Great Bay and UNH Manchester offer Biotechnology Public Pathways Program

02/10/2016 by Lisa Proulx

PORTSMOUTH - Students studying biotechnology at Great Bay Community College now have a convenient path to a four-year bachelor’s degree thanks to a new partnership between Great Bay and the University of New Hampshire at Manchester.

After completing a two-year associate degree at Great Bay, students can transfer to the four-year program at UNH’s campus in Manchester to continue their education. The biotechnology industry supports more than 5,000 jobs in New Hampshire, and that number is growing. The U.S. Department of Labor predicts the industry will grow by about 10 percent over the next decade.

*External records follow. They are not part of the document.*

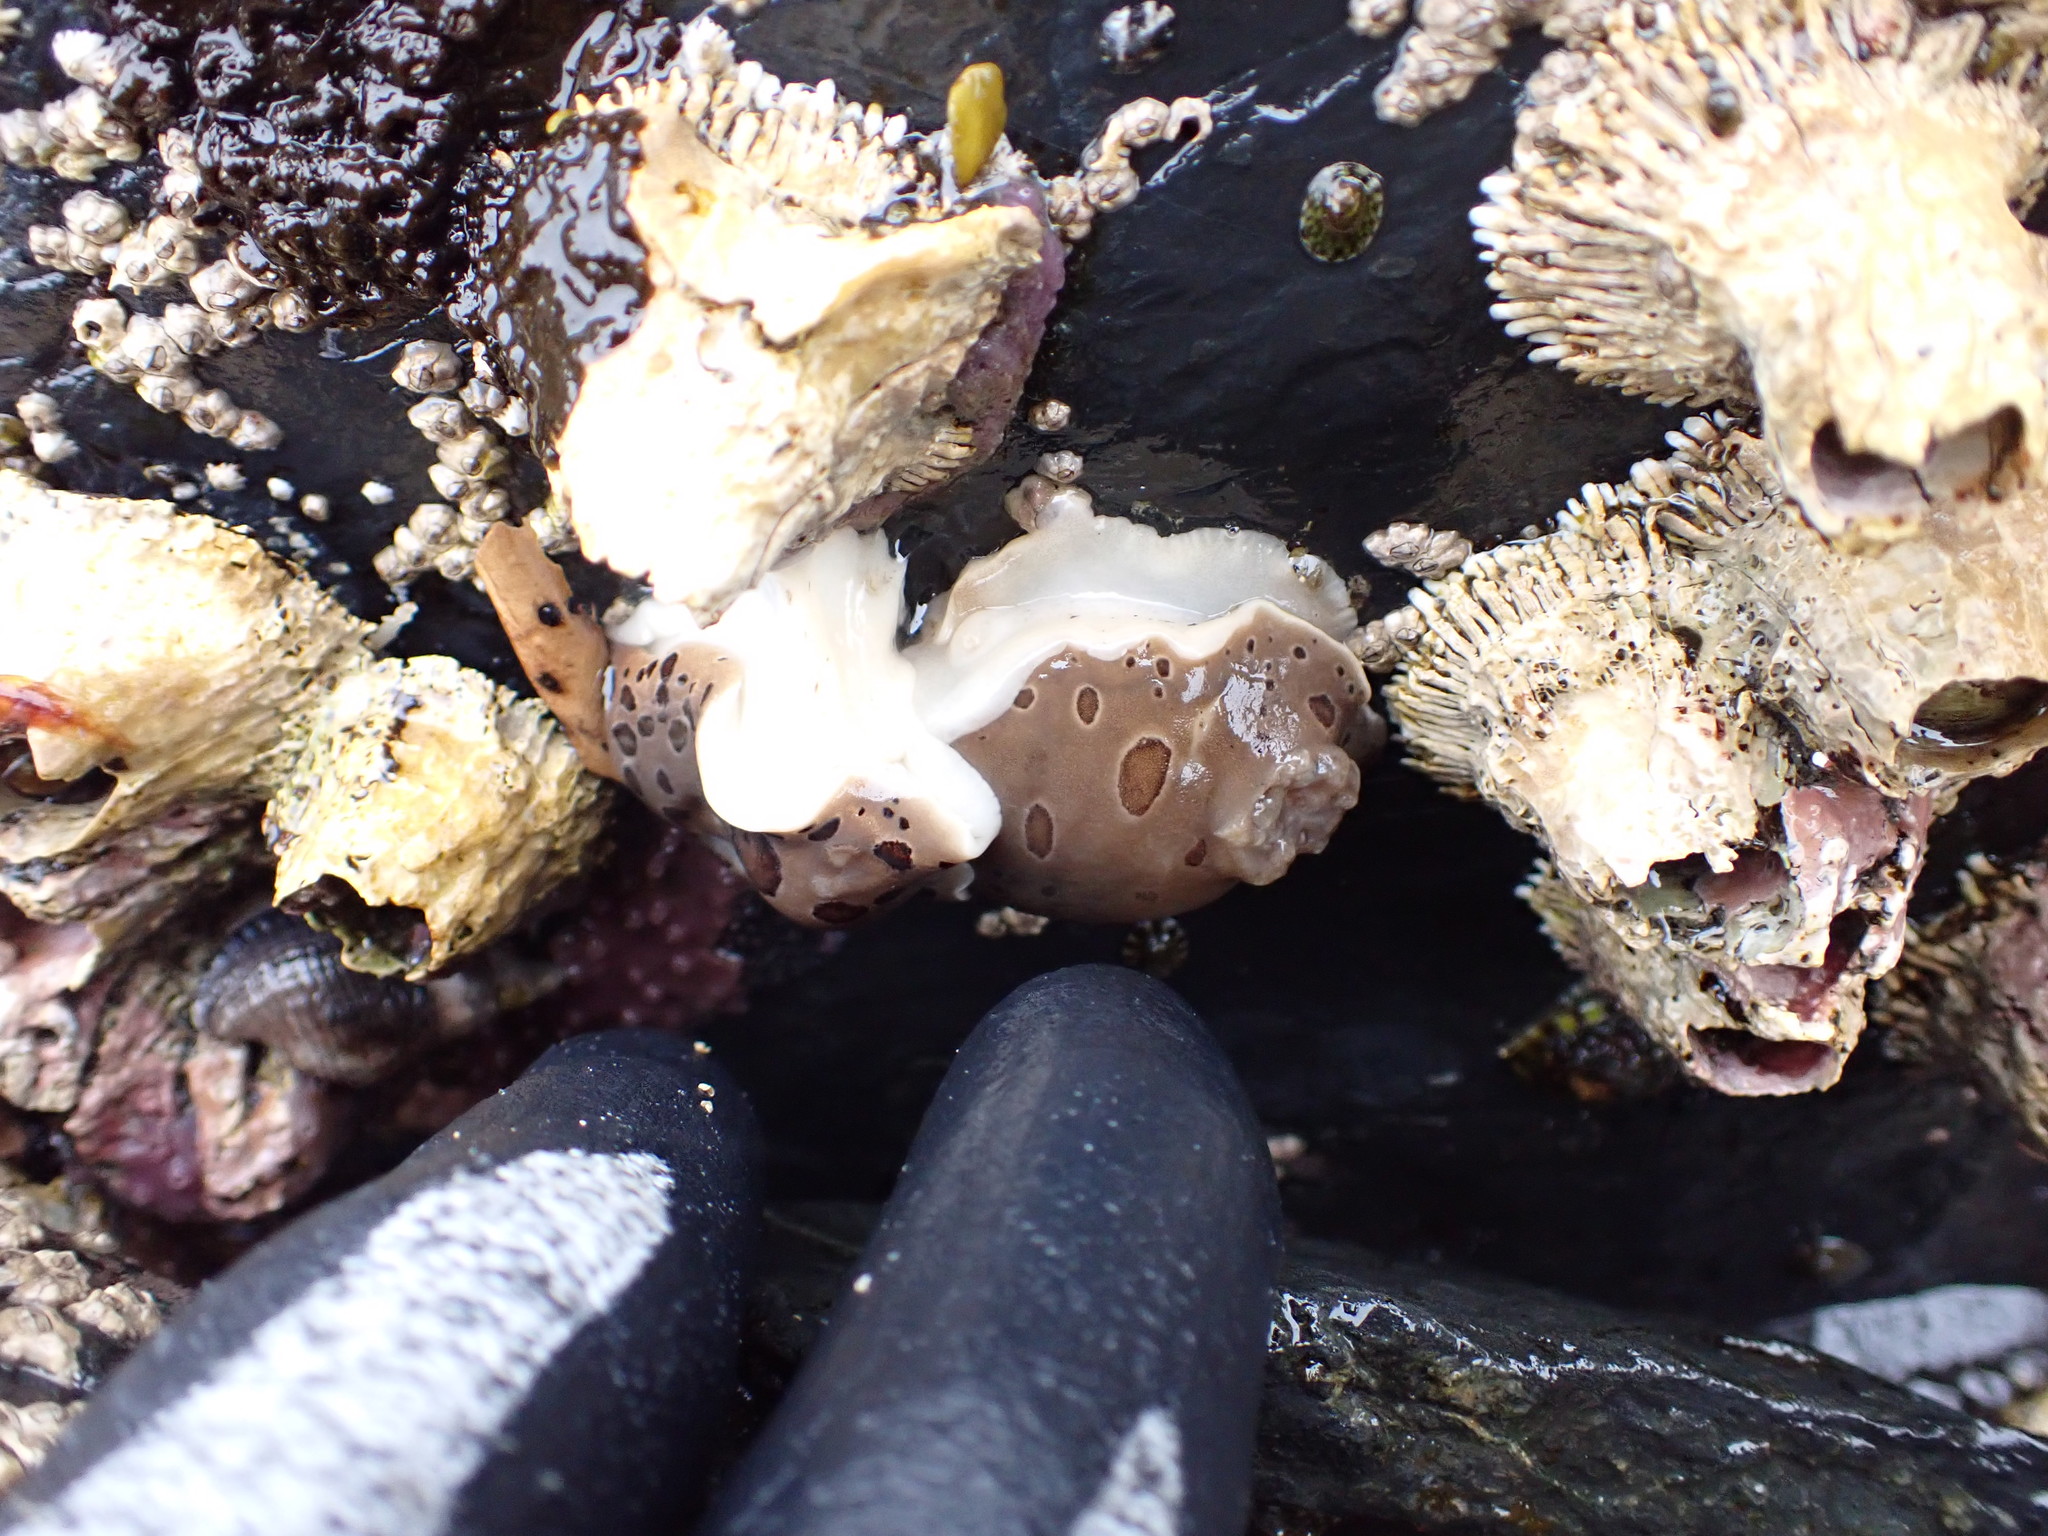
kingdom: Animalia
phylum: Mollusca
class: Gastropoda
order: Nudibranchia
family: Discodorididae
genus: Diaulula
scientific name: Diaulula odonoghuei
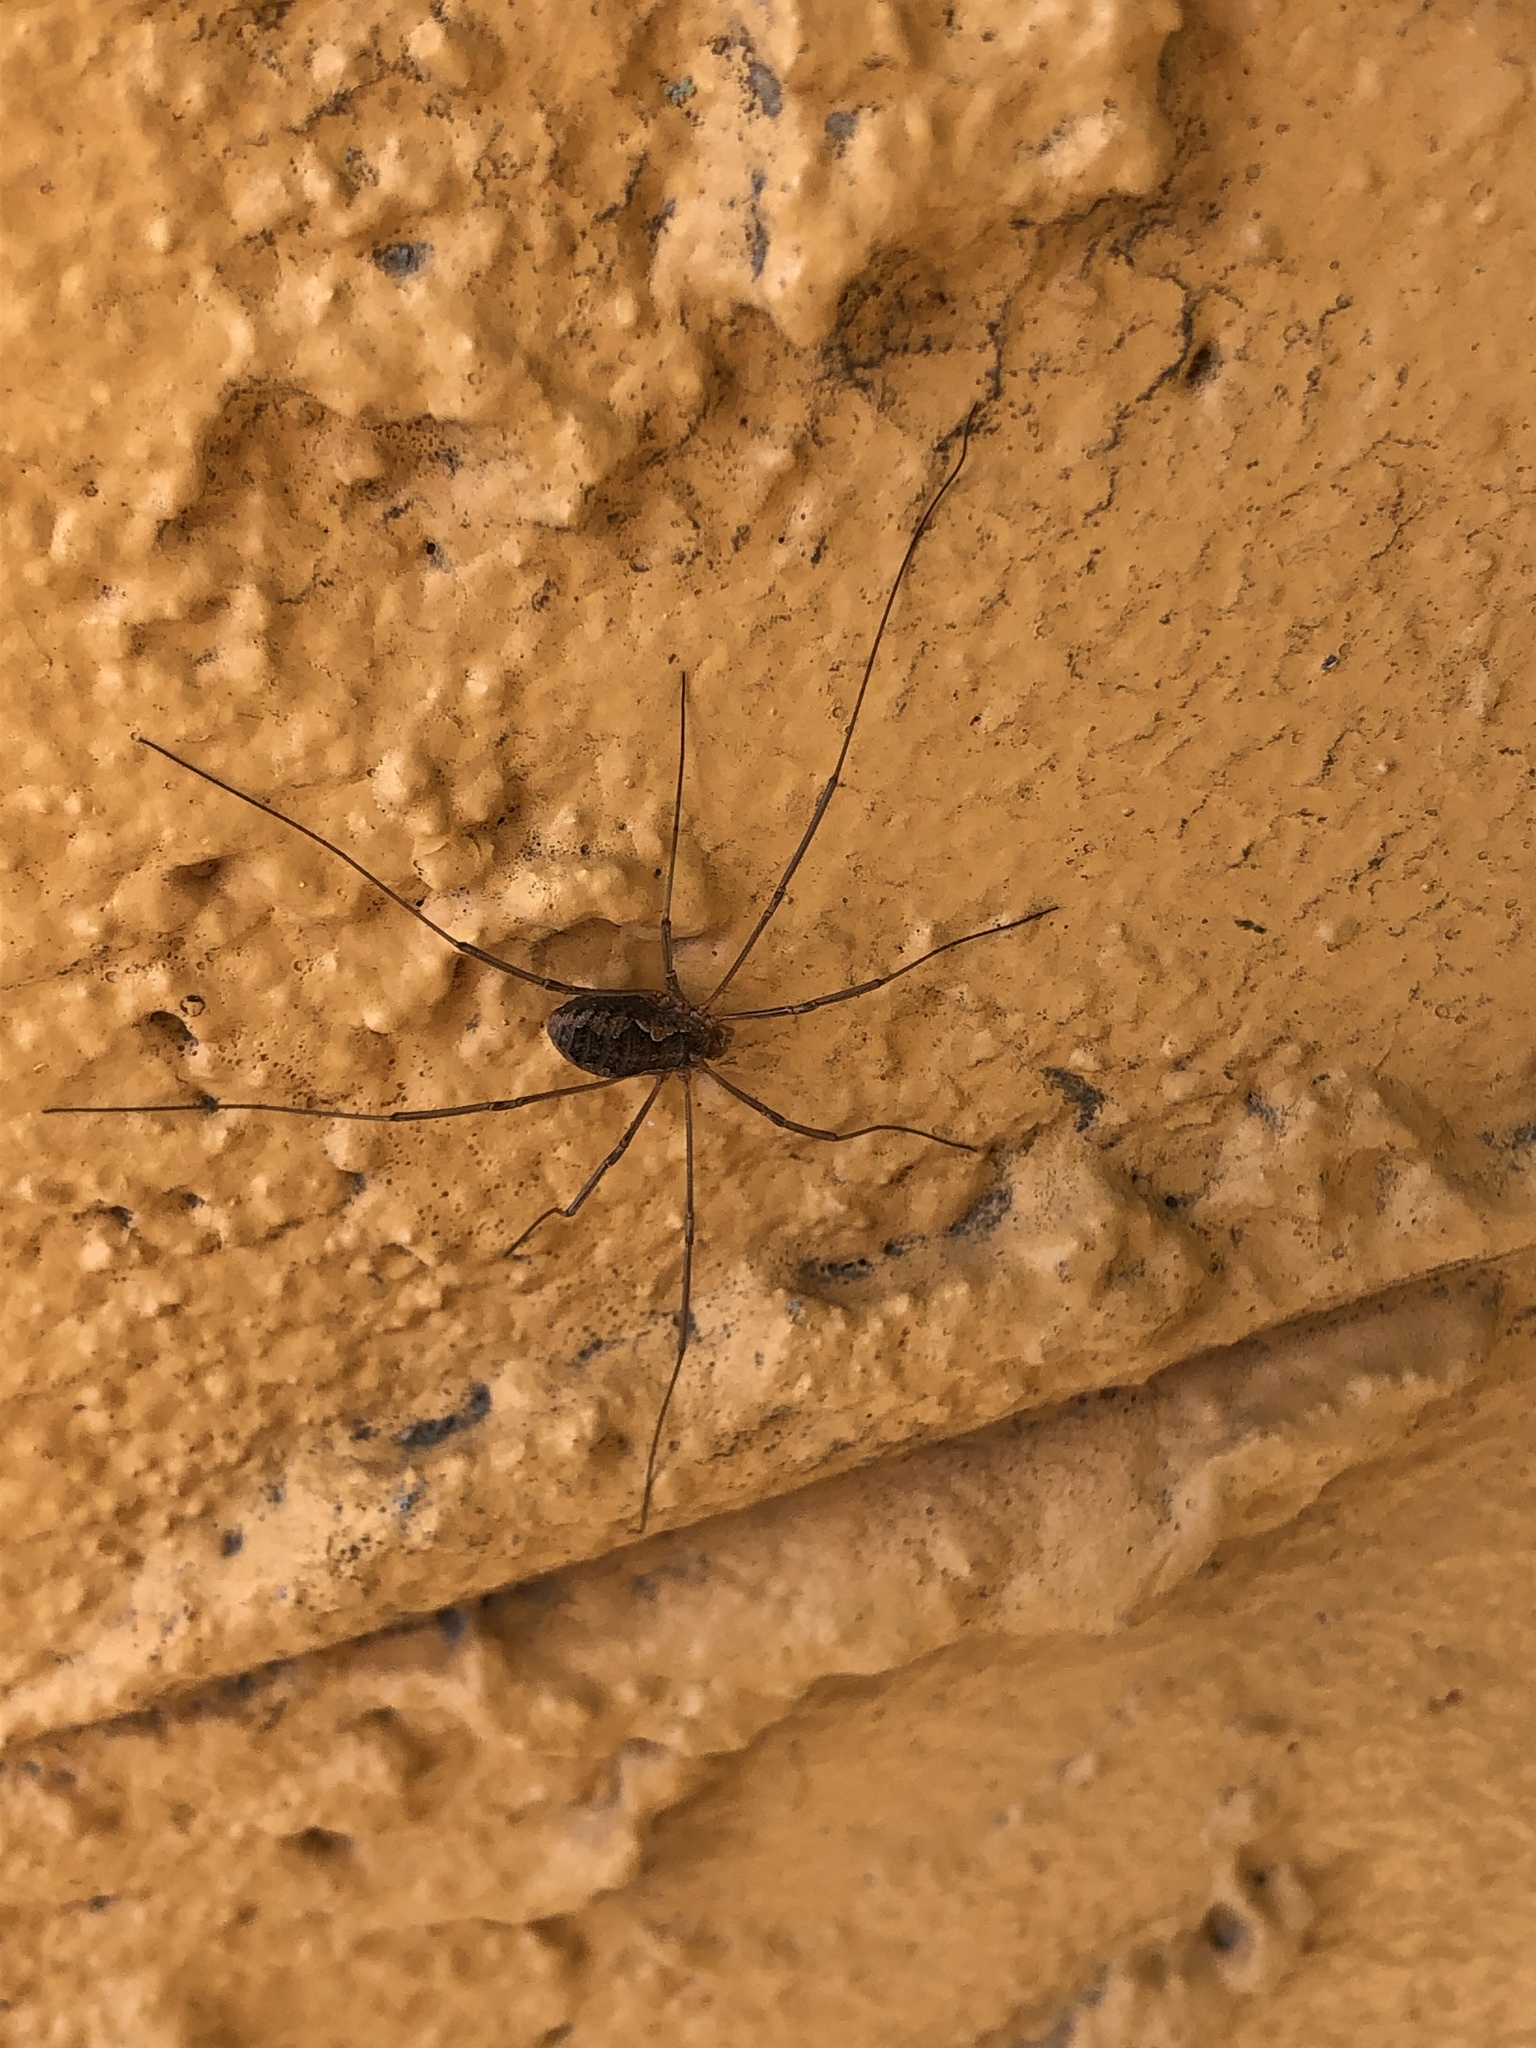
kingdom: Animalia
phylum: Arthropoda
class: Arachnida
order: Opiliones
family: Phalangiidae
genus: Phalangium
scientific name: Phalangium opilio
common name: Daddy longleg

Great Bay Community College supports the industry by preparing students with a two-year associate degree. According to Deb Audino, biotechnology professor at Great Bay, after completing their education at the Community College, many students begin their careers in biotechnology at Lonza.  Lonza is an international biologics manufacturing company which shares space on the Pease Tradeport with Great Bay. Now students can take advantage of the Biotechnology Public Pathways program to continue their education and qualify for better-paying jobs in the industry in New Hampshire and elsewhere, said Kyle MacLea, assistant professor of biology at UNH Manchester.

“This eliminates the transfer headache by clearly outlining the courses needed to take in the first two years at Great Bay, so students will know exactly how they will transfer to UNH’s campus in Manchester,” MacLea said.

UNH Manchester began the biotechnology B.S. program in 2015. It was created to train more high-tech workers in the industry. Six students enrolled the first semester, and it grew to 17 by the second semester.

Two of those students, Rachel Main and Brittany Warren, transferred from Great Bay. 

“The pathway between Great Bay and Manchester seems really simple and painless,” said Main, 22, who lives in Eliot, Maine. “There are not really any schools around that have a biotechnology bachelor’s program. When Manchester came up with it, it made sense. I have my associate. Let’s get my bachelor’s.” 

According to Main, during her time at Great Bay, she was also involved in an undergraduate research project through the NH INBRE grant, furthering her interest in biomedical research.  Her hope is to continue on with a similar project while at UNH.

“The goal is keep going with my education and get better at the skills I already have, and get ready for a future career,” Main said.

UNH Manchester’s program will prepare students for biotech industry jobs, and its rigorous curriculum also prepares students, like Warren, who are considering graduate or pre-health and medical programs after graduation.

Warren, 23, enrolled at Great Bay as a cost-effective way to get back into the education system, after almost two years out of school. She viewed her Great Bay experience as a stepping stone to something else, and the biotechnology program at UNH Manchester helps her reach that goal. She intends to pursue a master’s in public health epidemiology, and hopes to work at the Centers for Disease Control and, perhaps, volunteer for Doctors Without Borders.

Audino and MacLea both view Main and Warren as trailblazers – and the first of what they hope to be many students who will take advantage of the Biotechnology Public Pathways program .

Great Bay’s biotechnology program is highly regarded in the industry for producing well-trained graduates, said Audino. She said the pathway to UNH Manchester enhances Great Bay’s program and will make it more attractive to prospective students, she said.

“At Great Bay, we are getting more traditional high school students who want to get their bachelor’s degree. They see Great Bay as a very affordable way to start their college education, and then they can transfer to another program,” Audino said. “They do two-plus-two – two years at Great Bay and then two years somewhere else.”